Spending cuts and revenue increases, intended to trim the budget deficit to 3 percent of gross domestic product in 2013 from last year’s 9.1 percent, are contributing to the worst
economic slump in decades. Portugal’s economy already has among the weakest growth rates in the euro area, expanding less than 1 percent on average in the decade through 2010.
While the government forecasts that GDP will contract 2 percent both this year and next, the economic overhaul may slowly ease the pain. Loosening labor restrictions may add 1.1
percent to GDP over 10 years, and increasing competition for non-tradable goods such as phone services may lift economic output by 1.9 percent, the IMF estimated last year.
Portugal made the most progress toward liberalizing labor rules from 2003 to 2009 among 28 Organization for Economic Cooperation and Development member countries, according to an
OECD study. Still, Portugal’s rules ranked as the eighth-most restrictive among 30 countries.
“In the past, there’s been enormous pressure to stop measures like these, to water them down,” said Pedro Magalhaes, a politics researcher at the University of Lisbon. “The narrower the next coalition is, the harder it will be to implement the measures” as the opposition often teams with special interests to block reforms, he said.
Opening up the rental market would help rehabilitate thousands of apartments that are poorly maintained because they generate so little income, the Association for Public Works and
Construction estimates. Housing requires about 74 billion euros of renovation work, which may generate revenue of 535 million euros a year, according to the Lisbon-based group.

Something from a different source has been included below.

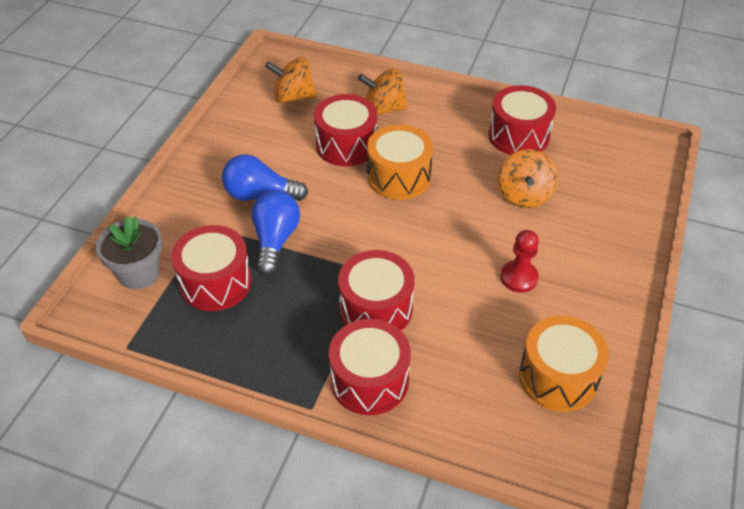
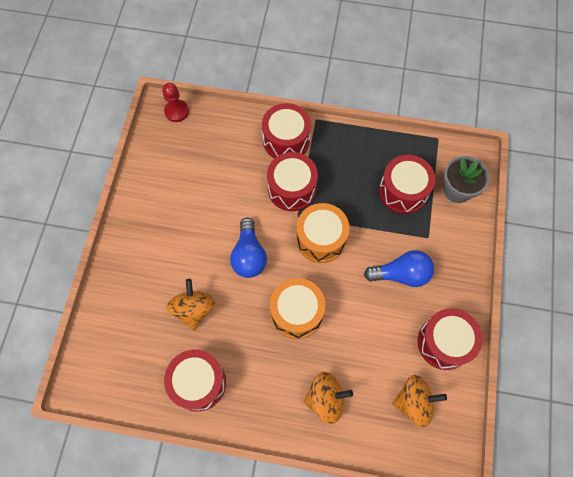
camera: 170 degrees right, 20 degrees up
(275, 240) = (375, 233): blue light bulb -> blue light bulb (249, 255)
(346, 145) = (348, 343): red drum -> red drum (444, 342)
(519, 277) = (197, 228): red pawn -> red pawn (176, 111)
(558, 377) = (173, 160): orange drum -> orange drum (321, 239)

Bailout terms also call for steps to speed the flow of court hearings. The number of civil cases pending rose by about 50 percent in the decade through 2009, according to the Justice
Ministry. “The courts are full of cases; nothing happens,” said Carlos Barbot, chief executive officer of paint producer Barbot-Industria de Tintas SA, adding that it’s taken his company more than a decade to collect on back payments through the courts. “Sometimes they make an agreement to pay, and then they pay or they don’t pay.”
The Bank of Portugal said May 19 that “strict” adherence to the rescue terms is “desirable and unavoidable,” warning that broad political and social support is needed to defeat “vested interests” opposed to change. Ferreira, the Douro Azul chairman, isn’t optimistic that
elections will produce a government that will live up to Portugal’s commitments. “We need decision-makers who work like managers,” he said. “To be honest, from what I see of the ones we have, it’s almost impossible.”